Services – phAIstos

TEXT-TO-SPEECH (TTS)

For an overview of what TTS is and how it works, check out my blog post here. I plan to add more blog posts over time about various different aspects of the TTS process.

For the time being, my plan is to offer services to businesses who create TTS solutions, to solve research problems, deliver custom data sets or TTS models.

I deliver (among others) the following TTS services:
– Linguistic preprocessing
– Data collection / annotation
– Evaluation

Linguistic preprocessing

TTS relies on Natural Language Processing (NLP) to translate input text to input features for training an acoustic model.
My services include:
– Text normalization
– Homograph disambiguation
– Multilingual and cross-lingual NLP
– Custom pronunciation dictionaries
– Grapheme-to-phoneme (G2P) models
– LM finetuning for various tasks

Data collection / annotation

Like most AI processes, TTS relies on data to train neural models, in particular text and speech data. High-quality TTS needs high-quality data. Ethical concerns are very important to me, such that the collected data and its use for particular applications is done with full consent and adequate compensation of the parties involved.

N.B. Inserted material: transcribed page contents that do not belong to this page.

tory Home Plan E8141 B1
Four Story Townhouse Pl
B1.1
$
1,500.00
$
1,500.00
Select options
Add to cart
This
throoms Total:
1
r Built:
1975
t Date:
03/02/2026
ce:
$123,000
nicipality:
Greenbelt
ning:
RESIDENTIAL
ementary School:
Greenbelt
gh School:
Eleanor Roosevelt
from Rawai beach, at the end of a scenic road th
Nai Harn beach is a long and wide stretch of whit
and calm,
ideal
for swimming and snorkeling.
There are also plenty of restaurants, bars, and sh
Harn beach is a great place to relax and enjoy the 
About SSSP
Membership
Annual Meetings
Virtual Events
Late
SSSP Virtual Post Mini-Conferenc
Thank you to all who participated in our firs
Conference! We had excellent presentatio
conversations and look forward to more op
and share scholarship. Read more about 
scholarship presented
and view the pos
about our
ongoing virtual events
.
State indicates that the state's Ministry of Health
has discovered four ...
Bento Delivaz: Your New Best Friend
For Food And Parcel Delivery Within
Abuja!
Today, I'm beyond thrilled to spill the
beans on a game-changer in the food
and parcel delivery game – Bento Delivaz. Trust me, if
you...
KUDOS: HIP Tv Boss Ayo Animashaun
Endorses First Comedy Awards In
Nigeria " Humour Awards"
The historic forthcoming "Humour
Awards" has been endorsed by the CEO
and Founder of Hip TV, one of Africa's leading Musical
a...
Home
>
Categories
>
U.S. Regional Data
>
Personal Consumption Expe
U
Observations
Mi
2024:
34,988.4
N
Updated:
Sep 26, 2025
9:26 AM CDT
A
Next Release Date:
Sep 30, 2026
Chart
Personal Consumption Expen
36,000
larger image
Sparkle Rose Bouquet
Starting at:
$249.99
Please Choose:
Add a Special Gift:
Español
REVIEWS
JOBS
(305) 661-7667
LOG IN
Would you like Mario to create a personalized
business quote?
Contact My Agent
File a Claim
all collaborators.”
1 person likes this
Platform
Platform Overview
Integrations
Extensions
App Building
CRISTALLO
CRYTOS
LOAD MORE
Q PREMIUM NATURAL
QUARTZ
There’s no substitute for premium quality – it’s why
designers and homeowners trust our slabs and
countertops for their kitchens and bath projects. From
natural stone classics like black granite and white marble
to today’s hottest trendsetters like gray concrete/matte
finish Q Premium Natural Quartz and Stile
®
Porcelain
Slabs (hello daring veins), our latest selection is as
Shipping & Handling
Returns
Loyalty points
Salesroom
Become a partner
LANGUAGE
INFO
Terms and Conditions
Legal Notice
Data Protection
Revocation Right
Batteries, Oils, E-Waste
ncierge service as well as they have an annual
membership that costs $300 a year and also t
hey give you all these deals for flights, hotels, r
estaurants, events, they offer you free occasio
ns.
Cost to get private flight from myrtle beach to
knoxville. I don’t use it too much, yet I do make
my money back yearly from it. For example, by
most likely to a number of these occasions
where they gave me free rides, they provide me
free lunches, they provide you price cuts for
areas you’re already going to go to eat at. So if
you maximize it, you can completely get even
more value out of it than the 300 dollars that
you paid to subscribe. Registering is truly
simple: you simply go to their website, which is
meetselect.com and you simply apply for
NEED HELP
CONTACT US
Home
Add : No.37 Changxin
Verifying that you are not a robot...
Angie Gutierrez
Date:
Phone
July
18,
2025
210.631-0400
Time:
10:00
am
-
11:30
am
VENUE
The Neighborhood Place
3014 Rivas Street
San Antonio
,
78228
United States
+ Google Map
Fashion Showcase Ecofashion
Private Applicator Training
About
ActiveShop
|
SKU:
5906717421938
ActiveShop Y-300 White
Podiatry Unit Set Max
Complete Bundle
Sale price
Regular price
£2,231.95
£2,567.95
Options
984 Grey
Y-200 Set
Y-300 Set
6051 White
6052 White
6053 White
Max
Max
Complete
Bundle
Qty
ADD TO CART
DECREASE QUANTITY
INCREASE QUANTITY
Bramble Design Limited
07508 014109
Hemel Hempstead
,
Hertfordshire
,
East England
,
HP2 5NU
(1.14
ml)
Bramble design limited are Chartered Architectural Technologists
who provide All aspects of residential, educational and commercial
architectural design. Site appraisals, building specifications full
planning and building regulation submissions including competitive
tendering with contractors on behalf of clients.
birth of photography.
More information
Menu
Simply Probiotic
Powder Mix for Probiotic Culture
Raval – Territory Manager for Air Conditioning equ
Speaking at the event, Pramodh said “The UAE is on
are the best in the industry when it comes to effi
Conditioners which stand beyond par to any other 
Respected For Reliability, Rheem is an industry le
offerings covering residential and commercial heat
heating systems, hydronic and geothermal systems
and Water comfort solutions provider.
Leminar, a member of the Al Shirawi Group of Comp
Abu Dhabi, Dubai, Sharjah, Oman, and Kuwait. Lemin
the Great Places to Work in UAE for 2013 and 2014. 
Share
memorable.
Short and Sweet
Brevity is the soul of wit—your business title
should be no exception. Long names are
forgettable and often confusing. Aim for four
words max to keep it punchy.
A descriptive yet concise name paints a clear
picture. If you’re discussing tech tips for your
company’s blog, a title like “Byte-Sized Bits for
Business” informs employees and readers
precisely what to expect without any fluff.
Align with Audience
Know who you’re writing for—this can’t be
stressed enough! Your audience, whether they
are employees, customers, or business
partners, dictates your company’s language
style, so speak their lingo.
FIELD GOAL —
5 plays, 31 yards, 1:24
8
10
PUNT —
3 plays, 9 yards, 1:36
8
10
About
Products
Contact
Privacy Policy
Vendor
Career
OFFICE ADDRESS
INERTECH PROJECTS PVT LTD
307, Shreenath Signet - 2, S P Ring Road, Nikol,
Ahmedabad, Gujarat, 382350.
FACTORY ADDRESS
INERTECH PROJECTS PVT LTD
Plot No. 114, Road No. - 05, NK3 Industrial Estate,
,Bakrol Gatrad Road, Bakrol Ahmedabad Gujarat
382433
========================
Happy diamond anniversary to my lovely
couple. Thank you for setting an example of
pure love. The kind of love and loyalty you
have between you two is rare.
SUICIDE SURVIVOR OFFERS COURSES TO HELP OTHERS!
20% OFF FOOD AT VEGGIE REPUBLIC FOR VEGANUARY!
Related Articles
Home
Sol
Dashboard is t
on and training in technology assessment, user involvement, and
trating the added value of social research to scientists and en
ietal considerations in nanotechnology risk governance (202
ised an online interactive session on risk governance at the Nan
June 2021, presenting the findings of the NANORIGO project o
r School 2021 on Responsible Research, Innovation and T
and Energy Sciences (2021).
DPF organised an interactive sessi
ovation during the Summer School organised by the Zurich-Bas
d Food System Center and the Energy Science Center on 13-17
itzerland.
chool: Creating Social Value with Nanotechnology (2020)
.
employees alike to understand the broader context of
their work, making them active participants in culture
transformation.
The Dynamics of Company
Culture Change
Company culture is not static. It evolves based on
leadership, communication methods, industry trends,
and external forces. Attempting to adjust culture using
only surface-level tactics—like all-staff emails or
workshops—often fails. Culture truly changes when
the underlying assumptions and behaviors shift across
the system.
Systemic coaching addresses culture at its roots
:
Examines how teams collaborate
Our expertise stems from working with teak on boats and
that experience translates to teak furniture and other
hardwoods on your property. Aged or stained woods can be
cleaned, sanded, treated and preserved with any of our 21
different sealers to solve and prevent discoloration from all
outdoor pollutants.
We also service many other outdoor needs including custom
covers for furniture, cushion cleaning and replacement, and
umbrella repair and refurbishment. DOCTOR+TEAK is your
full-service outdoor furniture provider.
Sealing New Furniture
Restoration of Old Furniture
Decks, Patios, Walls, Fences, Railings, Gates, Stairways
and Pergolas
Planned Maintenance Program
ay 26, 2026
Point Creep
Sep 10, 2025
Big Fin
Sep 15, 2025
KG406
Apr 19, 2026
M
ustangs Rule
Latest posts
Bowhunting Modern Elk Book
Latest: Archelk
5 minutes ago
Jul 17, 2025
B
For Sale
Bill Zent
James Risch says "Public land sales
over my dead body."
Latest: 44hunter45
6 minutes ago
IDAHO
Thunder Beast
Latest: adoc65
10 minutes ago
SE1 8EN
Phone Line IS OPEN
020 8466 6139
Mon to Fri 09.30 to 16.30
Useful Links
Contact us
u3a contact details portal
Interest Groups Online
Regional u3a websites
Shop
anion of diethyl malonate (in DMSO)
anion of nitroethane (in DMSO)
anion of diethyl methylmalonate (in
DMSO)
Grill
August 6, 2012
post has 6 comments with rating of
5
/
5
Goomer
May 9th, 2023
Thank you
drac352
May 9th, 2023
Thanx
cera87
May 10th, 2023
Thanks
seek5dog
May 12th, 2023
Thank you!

In the past I have worked on collecting speech databases for many voices in many languages. There are many different aspects involved in designing a speech database for TTS including balancing the data for sentence types (questions vs statements), speaking styles / emotions (conversational style vs storytelling), intonational variation, cross-lingual phenomena, and more.

Evaluation

There are many ways to evaluate the output of a TTS system. Nowadays, it is common to compute the Word Error Rate (WER) using automatic speech recognition and use automatic MOS prediction to quantify the naturalness of the speech.

But there is no set evaluation framework yet and there are many considerations regarding ‘naturalness’. Is the generated speech appropriate for the intended application? What kind of errors influence our perception of the naturalness? What specific areas of improvement can be identified?